At around midnight, Mary called the police and reported Jack missing. By then she recalled the strange “fisherman” named Art and his interest in her boys and that he lived at the Cloverdale Apartments, which she reported to the police officer. Mary felt that the officer did not seem to be overly interested or concerned. Again, this would have been typical for the 1960s and 1970s, especially when a young boy was missing without any obvious signs of an abduction. There was no legal stipulation that police could not investigate a missing person until twenty-four or forty-eight hours later; it was simply policy that various departments arbitrarily adopted. And indeed, very often missing kids would show up the next day, which seemed to justify this callous policy.
Mary decided to go to the Cloverdale Apartments and hunt down Art herself.
She located his apartment in the name of Arthur Shawcross.
Just then a police officer arrived anyway to call on Shawcross about Jack. Mary followed him and confronted Shawcross at the door. Shawcross immediately without hesitation told them that he had indeed seen Jack that afternoon playing in the park behind the apartment complex with another boy but that he did not see him after that. That was good enough for the cop. When Mary protested that Shawcross had been hanging around her missing son, the cop replied, “Lady, we can’t arrest a guy for hanging around.”
Again typically, the police assumed that ten-year-old Jack ran away, and no serious search or interview of Shawcross was done.
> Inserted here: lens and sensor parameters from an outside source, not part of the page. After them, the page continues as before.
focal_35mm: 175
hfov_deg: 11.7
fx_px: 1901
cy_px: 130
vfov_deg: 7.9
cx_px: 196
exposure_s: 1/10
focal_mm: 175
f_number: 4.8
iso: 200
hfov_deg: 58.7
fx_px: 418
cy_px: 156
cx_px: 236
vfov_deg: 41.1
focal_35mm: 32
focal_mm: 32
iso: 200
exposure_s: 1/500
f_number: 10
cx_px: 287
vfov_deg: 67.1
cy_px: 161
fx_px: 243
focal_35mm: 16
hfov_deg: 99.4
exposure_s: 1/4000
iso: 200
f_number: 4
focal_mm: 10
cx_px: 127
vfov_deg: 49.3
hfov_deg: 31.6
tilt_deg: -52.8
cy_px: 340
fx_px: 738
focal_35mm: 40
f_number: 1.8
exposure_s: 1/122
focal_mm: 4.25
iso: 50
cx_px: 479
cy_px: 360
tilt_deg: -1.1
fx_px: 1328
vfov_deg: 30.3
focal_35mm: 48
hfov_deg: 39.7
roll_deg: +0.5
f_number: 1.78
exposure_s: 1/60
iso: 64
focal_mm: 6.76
It was left to Mary to return to the Cloverdale Apartments over the next few days and ascertain from other kids that indeed Jack had been playing there that Sunday but eventually left with Shawcross through the nearby woods to go fishing. When Mary informed the police of that, they just shrugged. No alarm was raised, and after a cursory search of the woods in the area, nothing further was done. One detective commented, “The boy don’t want to be found.”
On the fifth day of Jack’s disappearance the Watertown Daily Times reported:
Commenting on a report that the boy’s mother said a man was seen leading the child into the woods, Chief Loftus called it “unfounded.” “We have questioned the man, and there is nothing to the story. We’ve b
een doing everything we can, and have checked every possibility. We talked to friends of the boy, and have been told he left the area.”40
And that was that. Nothing more was done.
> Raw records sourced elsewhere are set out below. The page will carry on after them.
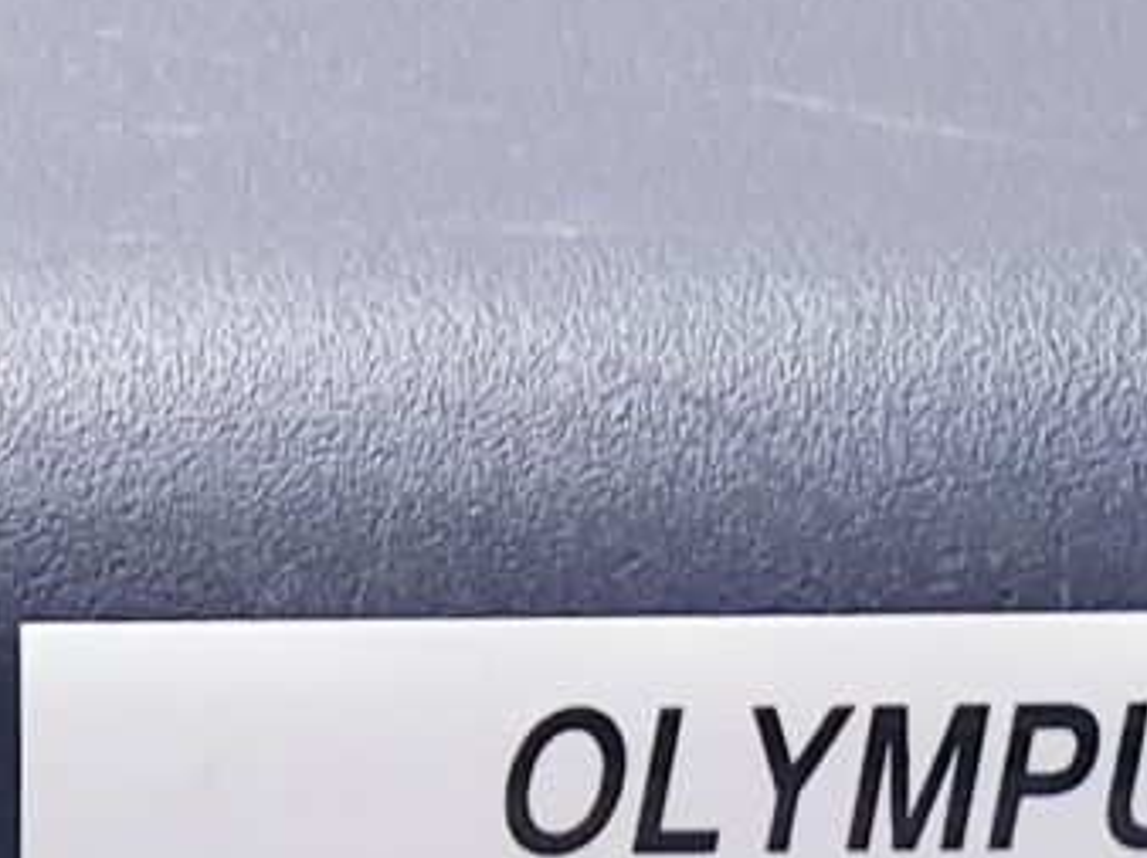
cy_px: 85
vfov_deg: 7.5
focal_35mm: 197
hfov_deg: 9.8
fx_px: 6523
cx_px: -475
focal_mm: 4.3
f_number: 2.4
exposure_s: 1/50
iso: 125
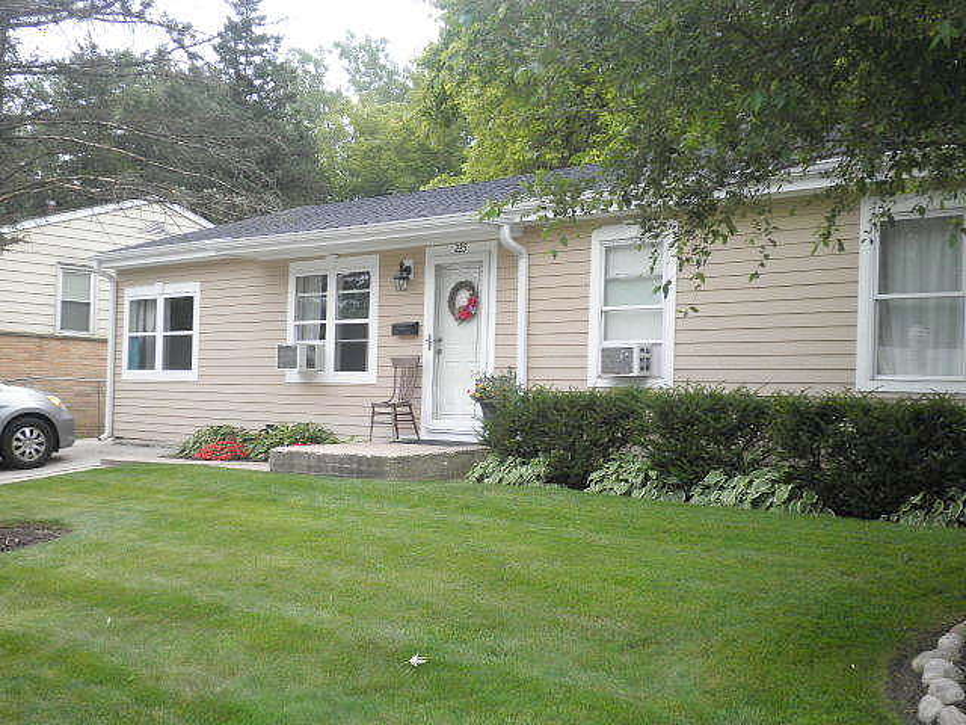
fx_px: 1005
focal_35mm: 36
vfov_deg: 39.7
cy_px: 362
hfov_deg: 51.4
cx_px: 483
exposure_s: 1/160
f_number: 3.1
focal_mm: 6.4
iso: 64
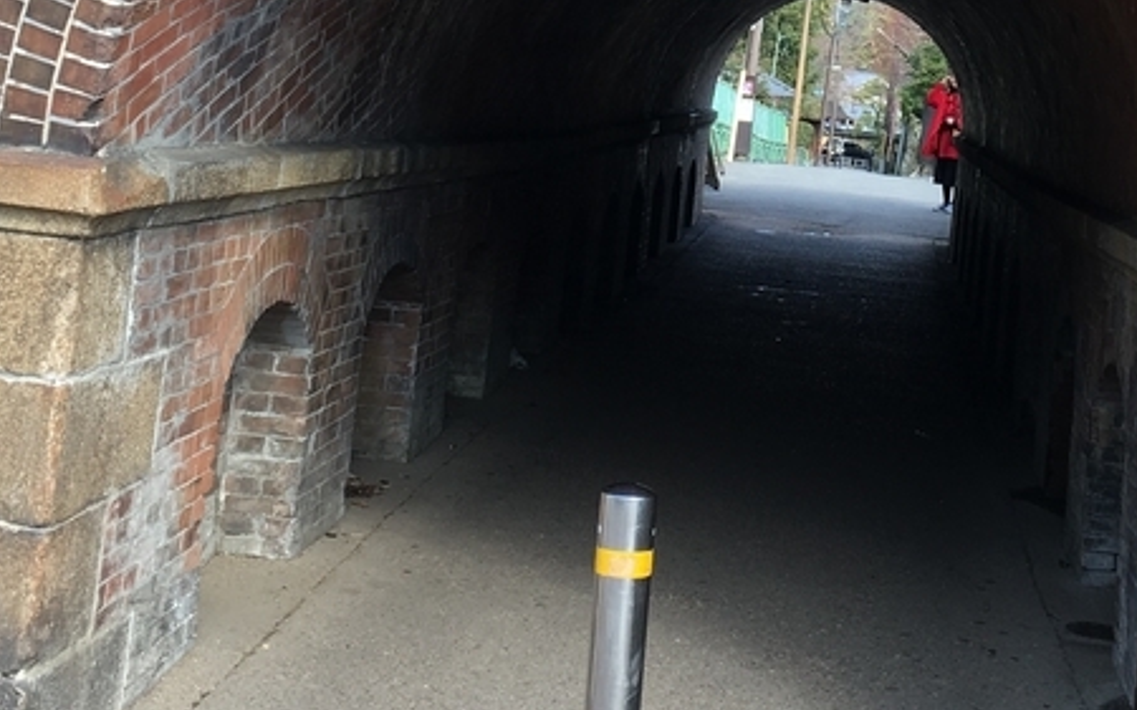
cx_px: 761
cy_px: -93
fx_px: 2169
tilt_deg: +4.0
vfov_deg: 17.9
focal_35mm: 70
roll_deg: -6.2
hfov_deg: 29.2
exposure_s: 1/187
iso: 25
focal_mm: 4.15
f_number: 2.2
That summer of 1972, as Jack Blake remained missing, Shawcross was complaining to his probation officer of marital woes and mental stress. He was sent for a psychiatric evaluation. The report stated that Shawcross showed “defective moral and social development” and that “when he becomes upset he acts impulsively. . . . He describes himself as always having felt that rules are to be broken and did everything in his power to break rules at home as a child and in school. . . . His mother had a very bad temper.” Shawcross described her as “domineering” and derisive of him and his father.
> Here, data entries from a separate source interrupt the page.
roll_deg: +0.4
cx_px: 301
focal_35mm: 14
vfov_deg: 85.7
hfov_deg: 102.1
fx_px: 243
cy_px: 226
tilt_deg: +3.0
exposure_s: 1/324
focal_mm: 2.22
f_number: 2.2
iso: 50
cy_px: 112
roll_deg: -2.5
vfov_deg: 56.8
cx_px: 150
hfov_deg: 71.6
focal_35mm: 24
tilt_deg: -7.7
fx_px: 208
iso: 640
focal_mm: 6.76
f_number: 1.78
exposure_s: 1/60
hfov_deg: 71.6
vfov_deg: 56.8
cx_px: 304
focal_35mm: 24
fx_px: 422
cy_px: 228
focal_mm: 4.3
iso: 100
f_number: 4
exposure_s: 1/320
Shawcross got himself a new ten-speed bike on which to pedal around on his fishing excursions: a beautiful white bicycle with distinctive brown-colored fenders.
In the meantime, Shawcross’s former second wife, Linda Neary, as she read the story of the missing child in the newspapers, was wondering if the Watertown Police were aware that her ex-husband had killed a child in Vietnam according to his confession to her. Thinking about his irrational behavior, his violent outbursts culminating with the beating he gave her, resulting in a miscarriage, and his Vietnam atrocity stories, she thought of calling the police but in the end did not.